For a Christian to pray is to relax into the reality of being loved by God. It also means rising into the realism of loving like Christ. On its own, the first half of my description might be too cosy. The second gives it grit, energy, purpose. Prayer involves a certain resting with God. But it can also make a different to this world of woundedness. Sometimes we need to hear the first half, to learn to trust ourselves and God. At other times we are ripe for the challenge of the second half: with hearts transformed by the Spirit we are enabled to heal some of the pain around.

From Letters on Prayer (Darton, Longman & Todd, London, 1994).

To immerse oneself in silence has become a luxury within the rhythms of today. To many people it seems strange to set time aside for total quiet; to me it seems strange not to. There the heart tunes into a wavelength that is otherwise unreachable. It is rescued from the blinkers of the practical. What seems like withdrawal opens out into deeper involvement with everything and everyone.

This kind of silence is a healing and strengthening space, a place where the daily dishonest gap between words and deeds is bridged. This time of listening adjusts the heart's uncertain compass towards the north - of love. Without that acid test of giving and compassion, the whole effort count be only a self-journey.
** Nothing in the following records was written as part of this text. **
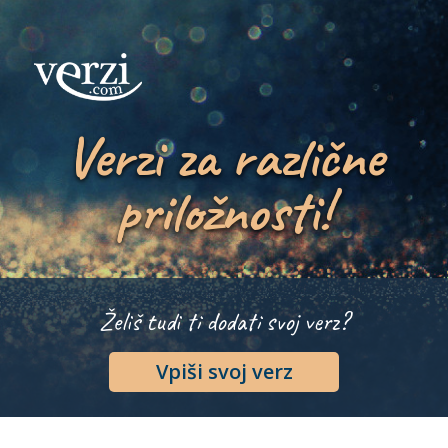
Verzi za različne
priložnosti!
Želiš tudi ti dodati svoj verz?
Vpiši svoj verz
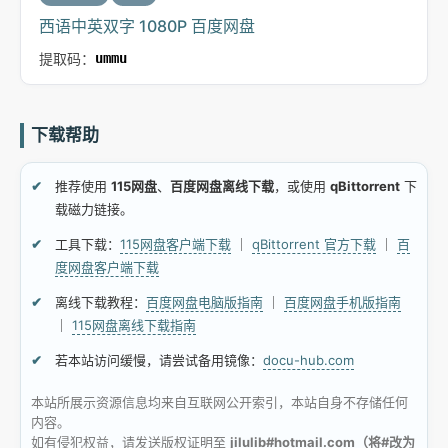
西语中英双字 1080P 百度网盘
提取码：
ummu
下载帮助
推荐使用
115网盘
、
百度网盘离线下载
，或使用
qBittorrent
下
载磁力链接。
工具下载：
115网盘客户端下载
｜
qBittorrent 官方下载
｜
百
度网盘客户端下载
离线下载教程：
百度网盘电脑版指南
｜
百度网盘手机版指南
｜
115网盘离线下载指南
若本站访问缓慢，请尝试备用镜像：
docu-hub.com
本站所展示资源信息均来自互联网公开索引，本站自身不存储任何
内容。
如有侵犯权益，请发送版权证明至
jilulib#hotmail.com（将#改为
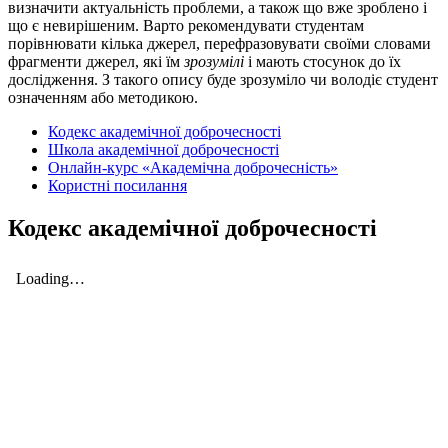
визначити актуальність проблеми, а також що вже зроблено і
що є невирішеним. Варто рекомендувати студентам
порівнювати кілька джерел, перефразовувати своїми словами
фрагменти джерел, які їм
зрозумілі
і мають стосунок до їх
дослідження. З такого опису буде зрозуміло чи володіє студент
означенням або методикою.
Кодекс академічної доброчесності
Школа академічної доброчесності
Онлайн-курс «Академічна доброчесність»
Користні посилання
Кодекс академічної доброчесності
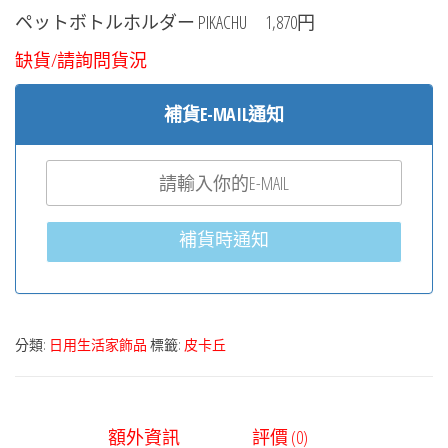
ペットボトルホルダー PIKACHU
1,870円
缺貨/請詢問貨況
補貨E-MAIL通知
補貨時通知
分類:
日用生活家飾品
標籤:
皮卡丘
額外資訊
評價 (0)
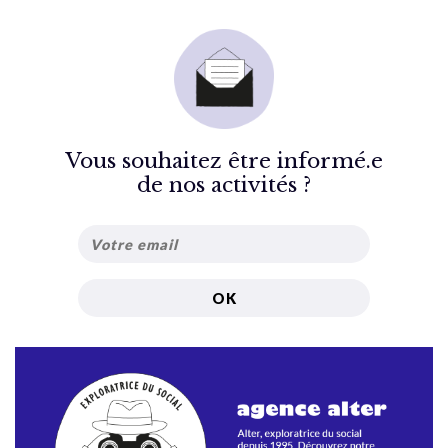
Vous souhaitez être informé.e
de nos activités ?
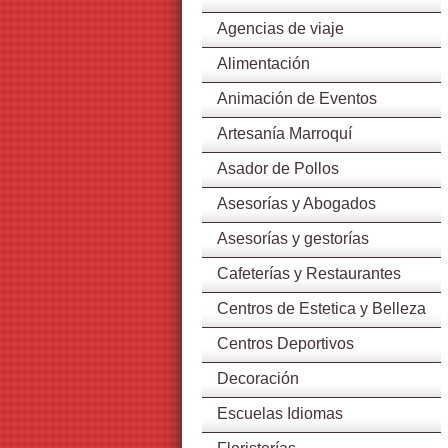
Agencias de viaje
Alimentación
Animación de Eventos
Artesanía Marroquí
Asador de Pollos
Asesorías y Abogados
Asesorías y gestorías
Cafeterías y Restaurantes
Centros de Estetica y Belleza
Centros Deportivos
Decoración
Escuelas Idiomas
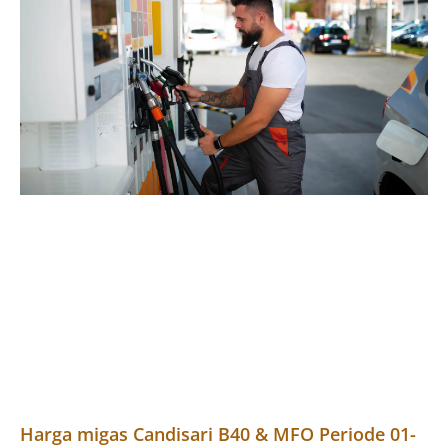
Harga migas Candisari B40 & MFO Periode 01-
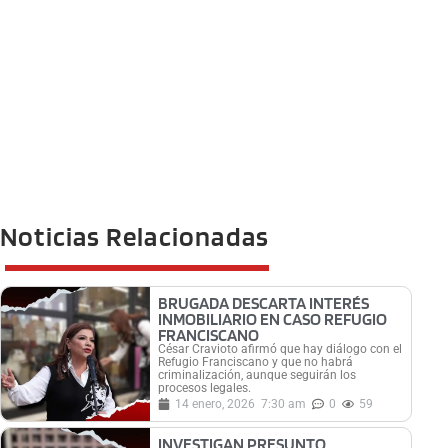
Noticias Relacionadas
BRUGADA DESCARTA INTERÉS
INMOBILIARIO EN CASO REFUGIO
FRANCISCANO
César Cravioto afirmó que hay diálogo con el
Refugio Franciscano y que no habrá
criminalización, aunque seguirán los
procesos legales.
14 enero, 2026
7:30 am
0
59
INVESTIGAN PRESUNTO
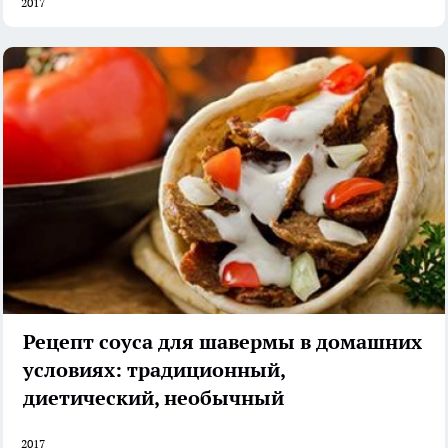
2017
Рецепт соуса для шавермы в домашних
условиях: традиционный,
диетический, необычный
2017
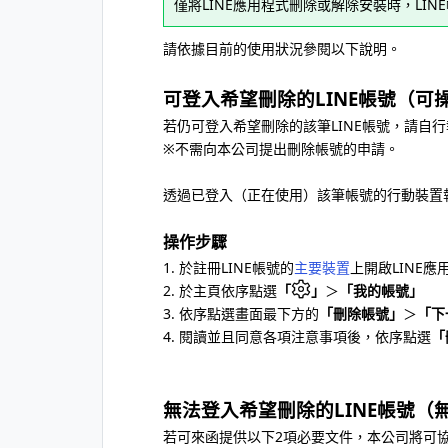
僅將LINE應用程式刪除或解除安裝時，LI
請依據目前的使用狀況參閱以下說明。
可登入希望刪除的LINE帳號（可
若仍可登入希望刪除的該筆LINE帳號，請自行
※不需向本公司提出刪除帳號的申請。
透過已登入（正在使用）該筆帳號的行動裝置
操作步驟
1. 於註冊LINE帳號的
主要裝置
上開啟LINE應
2. 於主頁依序點選
「
」
＞
「我的帳號」
3. 依序點選畫面最下方的
「刪除帳號」
＞
「下
4. 閱讀並且同意各項注意事項後，依序點選
「
無法登入希望刪除的LINE帳號（
若可來函提供以下2項必要文件，本公司將可協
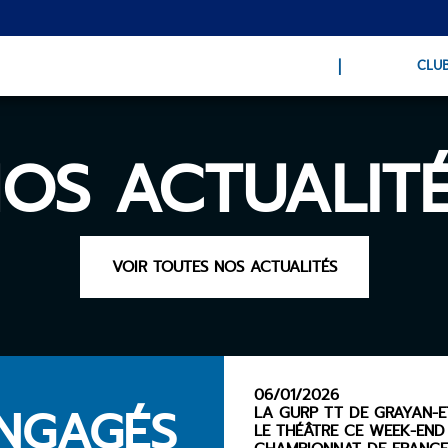
CLU
OS ACTUALIT
VOIR TOUTES NOS ACTUALITÉS
06/01/2026
ENGAGÉS
LA GURP TT DE GRAYAN-ET
LE THÉÂTRE CE WEEK-END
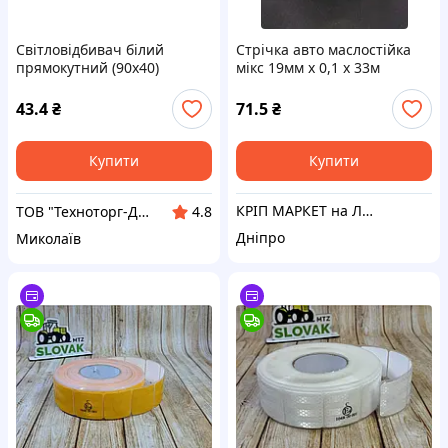
Світловідбивач білий
Стрічка авто маслостійка
прямокутний (90х40)
мікс 19мм х 0,1 х 33м
(SERTPLAS)
водостійка пожежоопірна
43.4
₴
71.5
₴
Купити
Купити
КРІП МАРКЕТ на Лесі Українки
ТОВ "Техноторг-Дон"
4.8
Дніпро
Миколаїв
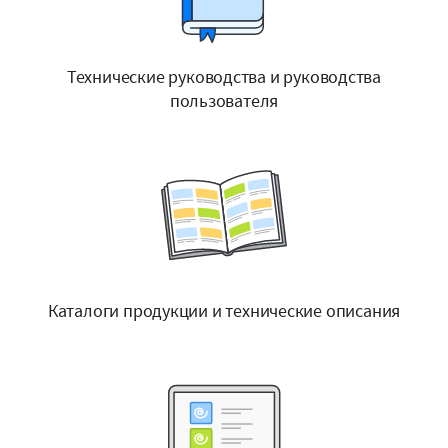
Технические руководства и руководства
пользователя
Каталоги продукции и технические описания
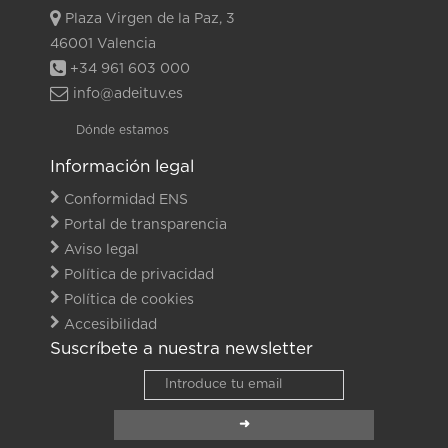
Plaza Virgen de la Paz, 3
46001 Valencia
+34 961 603 000
info@adeituv.es
Dónde estamos
Información legal
Conformidad ENS
Portal de transparencia
Aviso legal
Política de privacidad
Política de cookies
Accesibilidad
Suscríbete a nuestra newsletter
In a real exposure to silence there is little room for such dishonest games. Indeed there is nothing special about inner silence - except that, as life goes on, it becomes the best language of learning wisdom. It is also our safest language for God, well beyond the groping of mere words.

Adapted from Where is your God? (Darton, Longman & Todd, London, 1991), published in USA as Losing God ( Twenty-Third Publications, Mystic, CT, 1992), from Chapter 3.